Now simply make some inserts, updates and deletes on the master and check out whether they are happening on the slave as well. Officially, since replication is on full swing all changes in master tables should be replicated on the slave.

Please note that new tables & changes to table structures wont be replicated automatically. So whenever a new table is created or an existing table is altered the changes has to be manually propagated to slave and the scripts need to be run to make appropriate changes in the triggers and config tables.

Another important thing to note is that postgresql on master and slave should be able to communicate with both the ip addresses. For this add the ip addresses in the pgsql/data/pg_hba.conf.

For the able replication i had added the lines
host all all 172.16.3.211/32 trust
host all all 172.16.3.173/32 trust

to the pg_hba.conf file in both master & slave.

6 comments:

Serge Chevarie-Pelletier said...

create set (id=1, origin=1, comment='parent child table')

This lines seems to be missing a ;

thanks,

Serge

Anonymous said...

Do the second and third script have to be run on the slave as well. I tried to run the second script in the slave and it gave an error saying no password supplied.
Please advice..

gamegeek said...

You need to run the env.sh script before running any script. This ensures that the environment variables which include "password" are set.

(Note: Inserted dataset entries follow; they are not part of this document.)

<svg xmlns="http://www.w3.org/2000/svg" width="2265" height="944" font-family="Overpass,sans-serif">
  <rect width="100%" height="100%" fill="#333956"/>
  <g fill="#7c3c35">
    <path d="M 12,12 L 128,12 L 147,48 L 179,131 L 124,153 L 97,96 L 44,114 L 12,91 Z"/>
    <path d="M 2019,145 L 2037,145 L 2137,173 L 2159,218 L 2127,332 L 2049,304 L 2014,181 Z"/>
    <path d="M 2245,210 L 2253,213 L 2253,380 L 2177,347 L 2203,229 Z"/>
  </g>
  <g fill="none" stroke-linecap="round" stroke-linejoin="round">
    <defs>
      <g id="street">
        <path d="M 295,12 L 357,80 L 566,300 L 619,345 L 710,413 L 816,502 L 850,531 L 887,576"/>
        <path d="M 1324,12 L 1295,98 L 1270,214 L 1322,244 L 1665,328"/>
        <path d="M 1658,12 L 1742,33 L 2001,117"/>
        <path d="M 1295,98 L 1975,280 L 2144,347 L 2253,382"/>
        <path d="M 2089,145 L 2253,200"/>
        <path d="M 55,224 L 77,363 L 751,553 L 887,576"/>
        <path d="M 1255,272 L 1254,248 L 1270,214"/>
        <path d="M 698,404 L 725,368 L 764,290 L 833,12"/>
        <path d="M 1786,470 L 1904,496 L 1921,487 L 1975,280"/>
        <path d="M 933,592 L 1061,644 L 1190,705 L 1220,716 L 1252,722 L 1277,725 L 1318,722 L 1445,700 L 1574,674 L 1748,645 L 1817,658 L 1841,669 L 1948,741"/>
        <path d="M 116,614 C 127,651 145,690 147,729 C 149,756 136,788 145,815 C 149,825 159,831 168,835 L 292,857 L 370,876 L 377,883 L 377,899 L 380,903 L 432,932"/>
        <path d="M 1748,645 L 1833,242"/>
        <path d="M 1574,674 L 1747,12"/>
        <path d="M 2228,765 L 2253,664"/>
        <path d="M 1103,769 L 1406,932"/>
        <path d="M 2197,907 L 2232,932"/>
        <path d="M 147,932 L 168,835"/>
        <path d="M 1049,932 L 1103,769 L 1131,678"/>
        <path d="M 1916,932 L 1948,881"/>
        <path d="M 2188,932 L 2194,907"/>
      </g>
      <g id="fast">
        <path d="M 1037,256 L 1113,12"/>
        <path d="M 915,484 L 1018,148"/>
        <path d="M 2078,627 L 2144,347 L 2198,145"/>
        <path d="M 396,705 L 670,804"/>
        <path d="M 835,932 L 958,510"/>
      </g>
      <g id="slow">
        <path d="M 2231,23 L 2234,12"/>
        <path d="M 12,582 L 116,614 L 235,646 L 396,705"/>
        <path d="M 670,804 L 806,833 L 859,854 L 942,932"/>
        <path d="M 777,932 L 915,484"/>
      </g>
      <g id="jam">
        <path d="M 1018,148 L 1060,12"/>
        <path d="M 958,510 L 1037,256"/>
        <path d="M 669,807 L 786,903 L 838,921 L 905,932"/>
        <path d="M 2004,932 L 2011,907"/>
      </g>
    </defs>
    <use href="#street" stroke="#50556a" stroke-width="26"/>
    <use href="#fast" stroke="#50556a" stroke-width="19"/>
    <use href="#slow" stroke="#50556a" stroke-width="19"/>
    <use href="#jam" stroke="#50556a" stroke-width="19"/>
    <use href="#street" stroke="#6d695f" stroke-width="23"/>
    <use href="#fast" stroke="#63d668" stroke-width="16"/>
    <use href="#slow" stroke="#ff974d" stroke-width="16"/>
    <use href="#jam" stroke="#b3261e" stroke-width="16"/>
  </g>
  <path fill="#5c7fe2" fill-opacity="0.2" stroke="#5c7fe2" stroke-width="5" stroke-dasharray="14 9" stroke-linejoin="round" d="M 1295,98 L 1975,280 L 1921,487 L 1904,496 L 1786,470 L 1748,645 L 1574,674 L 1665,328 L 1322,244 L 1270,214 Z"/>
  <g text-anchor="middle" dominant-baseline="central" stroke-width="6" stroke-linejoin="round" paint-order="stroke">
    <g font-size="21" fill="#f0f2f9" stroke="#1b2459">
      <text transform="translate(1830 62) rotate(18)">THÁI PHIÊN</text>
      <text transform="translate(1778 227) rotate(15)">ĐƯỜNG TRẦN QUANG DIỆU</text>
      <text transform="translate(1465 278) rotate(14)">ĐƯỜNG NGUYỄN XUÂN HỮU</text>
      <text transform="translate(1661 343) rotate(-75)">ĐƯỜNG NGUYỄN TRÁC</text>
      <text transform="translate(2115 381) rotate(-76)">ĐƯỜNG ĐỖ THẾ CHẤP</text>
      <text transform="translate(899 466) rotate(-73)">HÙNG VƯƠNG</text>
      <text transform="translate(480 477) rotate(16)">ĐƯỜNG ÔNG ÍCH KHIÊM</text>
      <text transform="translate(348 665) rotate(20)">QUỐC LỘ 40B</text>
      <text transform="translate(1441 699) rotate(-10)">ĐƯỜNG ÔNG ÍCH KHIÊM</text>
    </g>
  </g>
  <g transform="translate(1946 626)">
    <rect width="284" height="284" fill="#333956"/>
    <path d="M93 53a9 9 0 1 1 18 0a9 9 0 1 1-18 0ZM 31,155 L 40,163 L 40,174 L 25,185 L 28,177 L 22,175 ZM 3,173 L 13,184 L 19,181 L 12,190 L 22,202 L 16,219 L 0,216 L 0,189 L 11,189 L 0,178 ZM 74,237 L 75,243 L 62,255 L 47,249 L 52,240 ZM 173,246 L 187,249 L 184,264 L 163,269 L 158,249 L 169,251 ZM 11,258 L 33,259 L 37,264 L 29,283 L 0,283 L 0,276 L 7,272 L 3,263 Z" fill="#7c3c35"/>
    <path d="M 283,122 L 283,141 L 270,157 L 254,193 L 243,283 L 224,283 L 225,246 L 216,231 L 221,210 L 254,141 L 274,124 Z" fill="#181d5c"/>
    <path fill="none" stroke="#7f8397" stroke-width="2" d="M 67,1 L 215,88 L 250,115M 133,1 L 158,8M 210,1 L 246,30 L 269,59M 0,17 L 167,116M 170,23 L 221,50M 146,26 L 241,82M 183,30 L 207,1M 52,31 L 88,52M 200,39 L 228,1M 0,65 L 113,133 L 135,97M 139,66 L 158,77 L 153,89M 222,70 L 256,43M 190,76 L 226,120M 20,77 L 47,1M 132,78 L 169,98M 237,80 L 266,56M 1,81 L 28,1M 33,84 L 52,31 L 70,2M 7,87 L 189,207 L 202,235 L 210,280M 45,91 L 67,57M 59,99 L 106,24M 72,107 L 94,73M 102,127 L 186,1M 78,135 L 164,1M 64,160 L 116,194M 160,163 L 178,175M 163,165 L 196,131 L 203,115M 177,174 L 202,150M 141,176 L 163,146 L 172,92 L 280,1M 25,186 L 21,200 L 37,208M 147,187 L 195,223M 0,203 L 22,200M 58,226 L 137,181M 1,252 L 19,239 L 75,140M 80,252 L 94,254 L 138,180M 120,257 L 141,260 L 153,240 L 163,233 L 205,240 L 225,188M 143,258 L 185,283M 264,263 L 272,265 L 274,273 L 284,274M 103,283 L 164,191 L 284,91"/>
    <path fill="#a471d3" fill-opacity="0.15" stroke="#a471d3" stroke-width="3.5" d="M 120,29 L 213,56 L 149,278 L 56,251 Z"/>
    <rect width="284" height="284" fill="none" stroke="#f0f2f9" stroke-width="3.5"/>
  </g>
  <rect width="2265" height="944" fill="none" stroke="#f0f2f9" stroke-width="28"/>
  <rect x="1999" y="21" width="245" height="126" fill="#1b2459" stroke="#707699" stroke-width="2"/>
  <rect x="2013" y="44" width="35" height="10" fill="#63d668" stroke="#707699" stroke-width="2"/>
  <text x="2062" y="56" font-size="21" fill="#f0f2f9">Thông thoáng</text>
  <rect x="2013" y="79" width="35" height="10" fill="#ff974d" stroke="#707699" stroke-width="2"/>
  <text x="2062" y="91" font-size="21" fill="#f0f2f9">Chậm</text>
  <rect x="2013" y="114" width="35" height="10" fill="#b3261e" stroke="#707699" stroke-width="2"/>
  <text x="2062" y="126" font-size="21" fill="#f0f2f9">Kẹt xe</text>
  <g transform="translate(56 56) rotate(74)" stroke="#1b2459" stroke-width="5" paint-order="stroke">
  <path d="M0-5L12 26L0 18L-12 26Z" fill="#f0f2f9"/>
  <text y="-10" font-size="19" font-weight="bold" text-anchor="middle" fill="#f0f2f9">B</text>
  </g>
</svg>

Also check the lines that need to be added to pg_hba.conf for enabling access to master and slave - at the end of the blog post.

Unknown said...

Hi Jayant,

I downloaded the Slony-I, but it fails to configure, due to missing pg_config and I can't find this file anywhere in my system. I use Fedora Linux. Thanks for your advice. Michael

gamegeek said...

@michael: that is strange. If you have installed postgresql properly, you should be able to find pg_config in /usr/local/pgsql/bin - that is if you have compiled and installed using source

sunil said...

Hi Jayanth

Thats a great useful stuff which you posted, thank you for it.